▶ _Using the information_
• a. In the text on finding camera views with contours, what minimum area is used to reject small contours?
• b. From the text on finding camera views with contours, output the passage from "could be used" up to and including "img_gray = cv2.cvtColor(img_orig, cv2.COLOR_BGR2GRAY)".

▶ _Exercise text_
◆ ◆ ◆

Your thresholding result looks fine to me. findContours()
plus boundingRect()
would clean up the black parts of each camera view. contourArea()
could be used to reject small white parts from becoming their own camera view.
So, for example, here's how to run findContours():
# This is your post-thresholding image
img_orig = cv2.imread('test183_image.png')
img_gray = cv2.cvtColor(img_orig, cv2.COLOR_BGR2GRAY)
# Find the contours
contours, hierarchy = cv2.findContours(img_gray, cv2.RETR_EXTERNAL, cv2.CHAIN_APPROX_SIMPLE)
# Draw them for debug purposes
img = img_orig.copy()
cv2.drawContours(img, contours, -1, (0, 255, 0), 10)
plt.imshow(img)
Output:

There's a seventh contour here, in the upper left corner of the image. It can be filtered out like this:
# Reject any contour smaller than min_area
min_area = 20000 # in square pixels
contours = [contour for contour in contours if cv2.contourArea(contour) >= min_area]
Output:

The next step is to find the minimum bounding rectangle for each camera using boundingRect()
:
# Get bounding rectangle for each contour
bounding_rects = [cv2.boundingRect(contour) for contour in contours]
# Display each rectangle
img = img_orig.copy()
for rect in bounding_rects:
x,y,w,h = rect
cv2.rectangle(img,(x,y),(x+w,y+h),(0,255,0),10)
plt.imshow(img)
Output:

In the bounding_rects
list, you now have the x, y, width, and height of every camera.

◆ ◆ ◆

▶ _Human pose keypoint data_
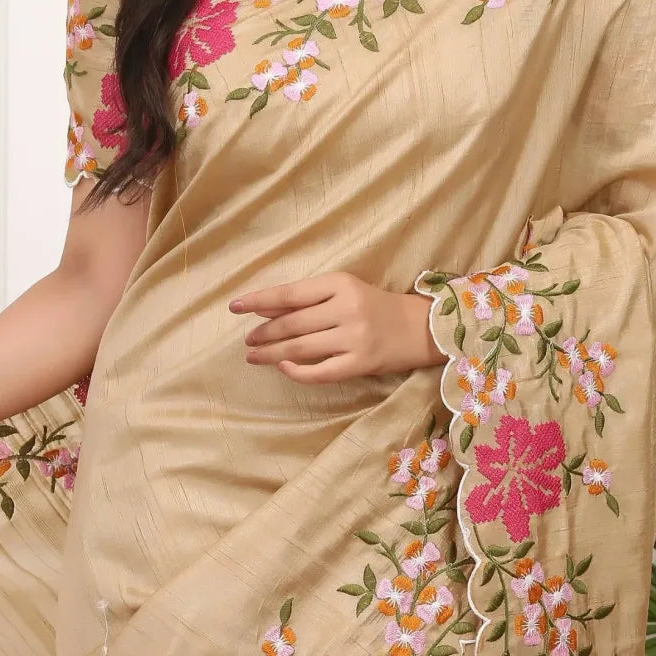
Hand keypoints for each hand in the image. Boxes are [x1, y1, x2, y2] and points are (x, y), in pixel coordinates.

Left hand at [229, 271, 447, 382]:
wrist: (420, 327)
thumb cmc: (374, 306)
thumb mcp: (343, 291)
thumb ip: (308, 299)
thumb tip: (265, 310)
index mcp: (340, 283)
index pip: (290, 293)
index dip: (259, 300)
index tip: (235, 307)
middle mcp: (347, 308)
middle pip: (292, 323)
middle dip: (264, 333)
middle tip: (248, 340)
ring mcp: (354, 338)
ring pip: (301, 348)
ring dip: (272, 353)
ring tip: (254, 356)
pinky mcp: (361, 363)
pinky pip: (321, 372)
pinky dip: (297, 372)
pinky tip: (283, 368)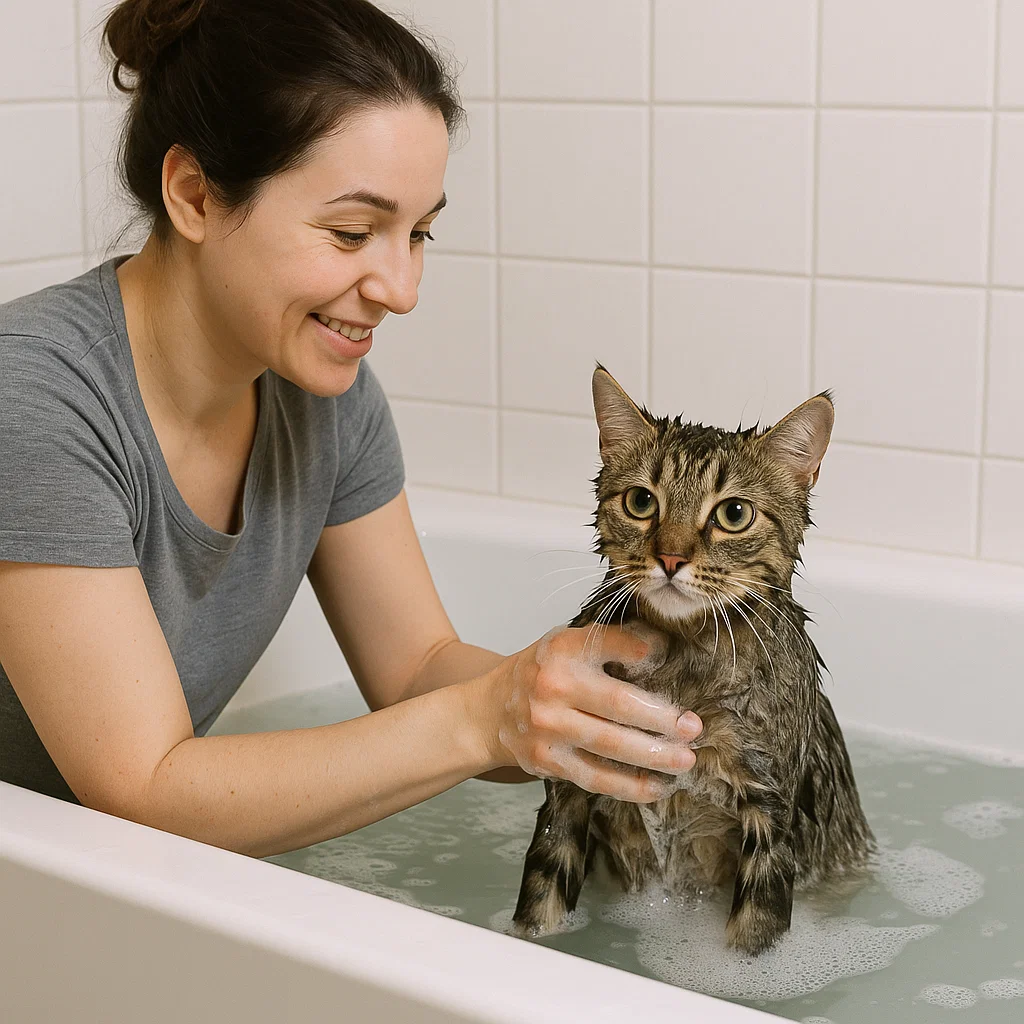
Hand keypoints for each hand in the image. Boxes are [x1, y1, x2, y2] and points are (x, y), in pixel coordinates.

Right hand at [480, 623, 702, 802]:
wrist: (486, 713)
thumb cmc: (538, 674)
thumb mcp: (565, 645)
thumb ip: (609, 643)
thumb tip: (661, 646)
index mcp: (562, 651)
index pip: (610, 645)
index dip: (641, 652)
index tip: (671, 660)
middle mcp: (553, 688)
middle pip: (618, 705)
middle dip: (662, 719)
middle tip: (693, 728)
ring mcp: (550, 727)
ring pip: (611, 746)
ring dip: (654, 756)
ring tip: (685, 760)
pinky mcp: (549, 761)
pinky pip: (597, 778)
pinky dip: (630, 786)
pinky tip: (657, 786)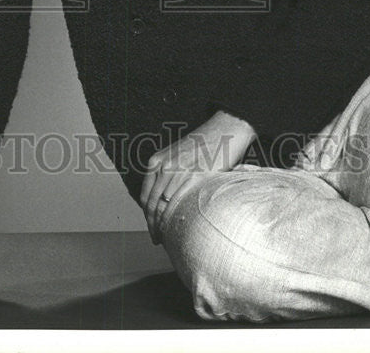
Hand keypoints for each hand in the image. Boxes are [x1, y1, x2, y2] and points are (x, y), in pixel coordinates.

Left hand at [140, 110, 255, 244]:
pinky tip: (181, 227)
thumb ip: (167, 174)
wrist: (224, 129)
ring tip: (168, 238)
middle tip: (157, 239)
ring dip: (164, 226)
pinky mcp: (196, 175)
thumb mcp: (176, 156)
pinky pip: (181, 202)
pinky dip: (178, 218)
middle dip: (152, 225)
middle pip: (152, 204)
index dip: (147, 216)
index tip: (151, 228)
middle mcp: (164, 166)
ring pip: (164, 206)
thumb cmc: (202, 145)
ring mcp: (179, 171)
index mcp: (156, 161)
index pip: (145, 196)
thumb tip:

◆ ◆ ◆

▶ _Answers by task_
• a. 20000 square pixels.

• b.
could be used to reject small white parts from becoming their own camera view.
So, for example, here's how to run findContours():
# This is your post-thresholding image
img_orig = cv2.imread('test183_image.png')
img_gray = cv2.cvtColor(img_orig, cv2.COLOR_BGR2GRAY)